O que não falta no Brasil são leis. Os parlamentares, com o intuito de se exibirem para suas bases eleitorais, são uma máquina frenética de produção de mais e mais marcos legais. Em meio ao cipoal de normas, há inúmeras que "não pegam". Foram feitas à revelia dos interesses de grupos, elaboradas para mostrar proativismo ou porque há governos que as rejeitam desde o nascedouro, e se mexer com o caixa da União, aí tudo fica mais complicado. E é nesta última situação que está a norma que criou o Programa de Proteção e Promoção da Saúde Menstrual, que foi vetada pelo presidente da República.

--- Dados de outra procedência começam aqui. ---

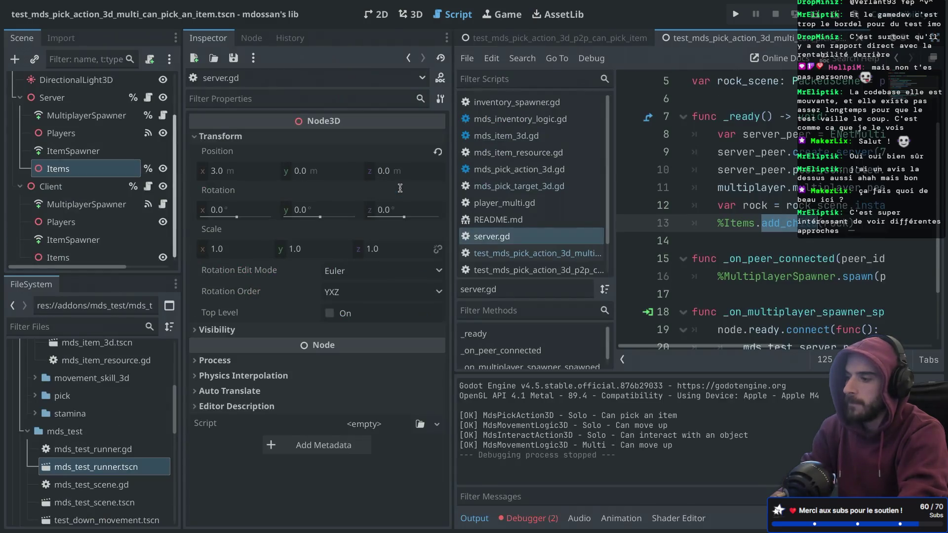
- Switch to the test_mds_pick_action_3d_p2p_can_pick_item tab and browse the FileSystem test folders
left_click(527, 41)
scroll(123, 176, "down", 3)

O veto foi derrubado pelo Congresso em março último e parou aí. Até agora, o Ministério da Saúde não definiu regras nem garantiu os recursos necessários à compra e à distribuição de absorventes a adolescentes e mulheres em grave situação de vulnerabilidade socioeconômica. Na comparação com os gastos bilionários para o financiamento de campanhas eleitorais e outras bondades que elevaram as despesas da União, o impacto previsto para a distribuição a 5,6 milhões de mulheres era de R$ 84,5 milhões ao ano com base em oito absorventes por mês/mulher — uma migalha.
Seria assim se os homens também menstruassem? Com certeza, não. Sequer haveria necessidade de norma legal para garantir conforto e bem-estar aos indivíduos masculinos. Mas como o ciclo fisiológico é exclusivo do sexo feminino, digamos que a preocupação é bem menor, ou nenhuma, com o agravante: trata-se de uma parcela da sociedade completamente invisível ao poder e aos poderosos.
O custo da indiferença pode ser bem mais alto do que supõem os detentores do poder e da chave do cofre federal. O uso de papéis, miolo de pão, plásticos e outros procedimentos inadequados durante o ciclo menstrual resultam em doenças — infecção urinária ou cistite, candidíase, infecção vaginal por fungo ou por bactéria —, que levam as meninas e as mulheres ao Sistema Único de Saúde (SUS).
Outro dano, nem sempre superado, é o afastamento das adolescentes da salas de aula, com prejuízos gravíssimos à formação escolar dessas meninas, que se esforçam para estudar e ter uma formação que lhes permita melhores condições de vida. Aí vem outro problema: a maioria delas é preta ou parda. Mais um barreira para transpor, o maldito racismo estrutural, que compromete a formulação das políticas públicas, preservando ou aprofundando as desigualdades sociais. Neste caso, é preciso que a lei contra a pobreza menstrual "pegue" e, diferentemente de outras, não fique aprisionada no papel. Absorvente para todas!